Trains qui passent

Encor, Seigneur, encor une nuit d’insomnie ! —
— C’est en vain qu’à travers les carreaux froids, mes yeux
Peuvent voir palpiter la moisson infinie
               De vos étoiles, dans vos cieux.

Je pense à d’autres feux, là-bas vers nos frontières.
Et cependant, là-haut, vos Anges, doucement,
Entretiennent, Seigneur, les tranquilles lumières
               Dont scintille le firmament.

Je songe à notre France et songe à l’Italie,
Opposant au Barbare un mur fait de leurs chairs ;
Un invincible amour à toutes deux me lie :
               Leurs deux étendards me sont chers.

De mon chevet j’écoute au fond du sombre espace,
Je vois de loin, je vois, hélas ! et je comprends...
C’est là-bas, dans la nuit vibrante, un train qui passe,
               Plein de blessés, plein de mourants.

Puis bientôt, puis demain, il en passera d’autres,
Noirs, chargés de ces corps, dont nous portons les coups.
Il nous faudrait, mon Dieu, la foi de vos Apôtres
               Pour savoir bénir vos courroux.
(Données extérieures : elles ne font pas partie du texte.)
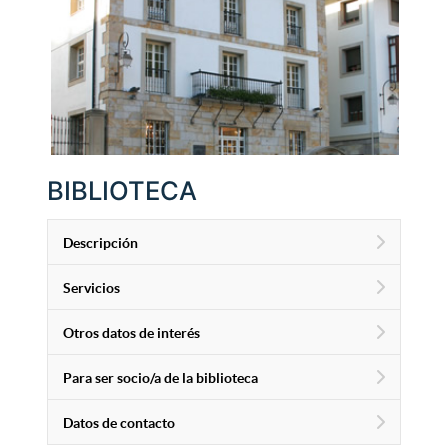
BIBLIOTECA
Descripción
Servicios
Otros datos de interés
Para ser socio/a de la biblioteca
Datos de contacto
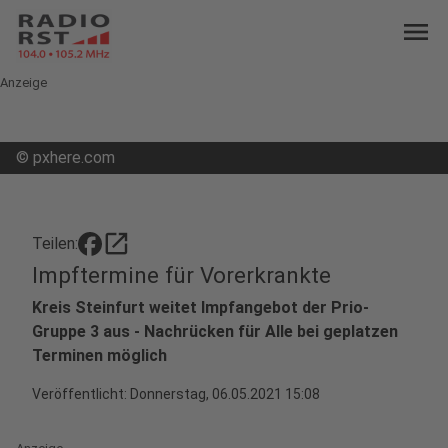
menu
Anzeige
©
pxhere.com
open_in_new
Teilen:
Impftermine für Vorerkrankte
Kreis Steinfurt weitet Impfangebot der Prio-
Gruppe 3 aus - Nachrücken für Alle bei geplatzen
Terminen möglich
Veröffentlicht:
Donnerstag, 06.05.2021 15:08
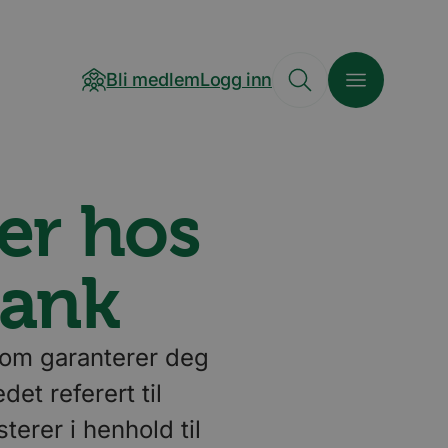
Bli medlem
Logg inn
er hos
bank
som garanterer deg
et referert til
erer i henhold til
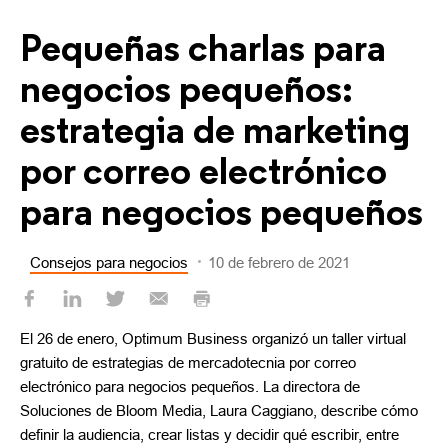
Pequeñas charlas para
negocios pequeños:
estrategia de marketing
por correo electrónico
para negocios pequeños
Consejos para negocios
10 de febrero de 2021
El 26 de enero, Optimum Business organizó un taller virtual
gratuito de estrategias de mercadotecnia por correo
electrónico para negocios pequeños. La directora de
Soluciones de Bloom Media, Laura Caggiano, describe cómo
definir la audiencia, crear listas y decidir qué escribir, entre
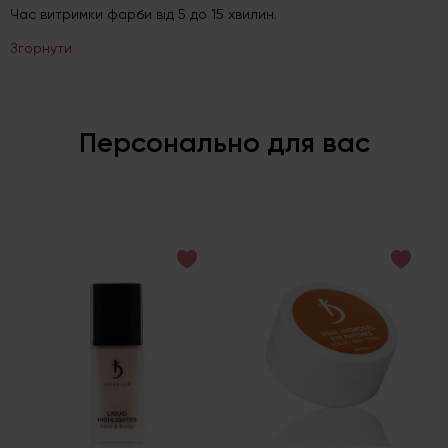
Час витримки фарби від 5 до 15 хвилин.
Згорнути
Персонально для вас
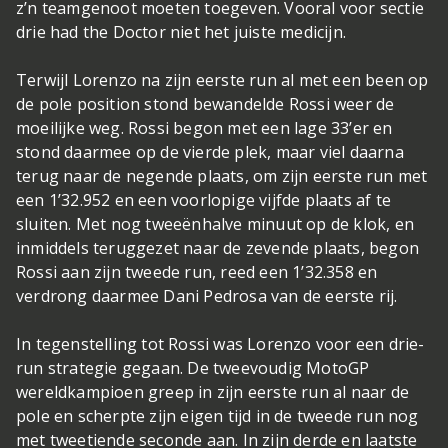
z’n teamgenoot moeten toegeven. Vooral voor sectie
drie had the Doctor niet het juiste medicijn.
Terwijl Lorenzo na zijn eerste run al met een been op
de pole position stond bewandelde Rossi weer de
moeilijke weg. Rossi begon met een lage 33’er en
stond daarmee op de vierde plek, maar viel daarna
terug naar de negende plaats, om zijn eerste run met
een 1’32.952 en een voorlopige vijfde plaats af te
sluiten. Met nog tweeënhalve minuut op de klok, en
inmiddels teruggezet naar de zevende plaats, begon
Rossi aan zijn tweede run, reed een 1’32.358 en
verdrong daarmee Dani Pedrosa van de eerste rij.
In tegenstelling tot Rossi was Lorenzo voor een drie-
run strategie gegaan. De tweevoudig MotoGP
wereldkampioen greep in zijn eerste run al naar de
pole en scherpte zijn eigen tijd in de tweede run nog
met tweetiende seconde aan. In zijn derde en laatste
Si vous-avez voulu ces victimes sans nombre,
Donnez-leur de comprendre et de se résigner,
Donnez-leur de connaître, au seuil de la grande Ombre,
               La joie immense de saigner,

De sentir que leur sang va nous être un Baptême,
D’où nous renaîtrons tous : et qu’ils auront écrit,
En rouge caractère, un éternel poème,
               À la revanche de l’Esprit.

Trains, passez, emportez vers des hôpitaux calmes
Ces enfants ; que, là-bas, des mains de nobles sœurs,
S’ils doivent s’en aller, jonchent leurs corps de palmes.
               Et maintenant, en haut les cœurs !

Nous avons tant souffert déjà : tant de ruines,
Tant de mères sans fils, d’épouses sans époux !
Trains, une horrible angoisse a serré nos poitrines,
               Comme si vous passiez sur nous.

Mais rien ne peut tuer l’Italie : et toi, France,
Ton astre, sans déclin, pour les Nations luit.
— Vous n’écraserez pas dans nos cœurs l’espérance,
               Ô trains qui roulez dans la nuit.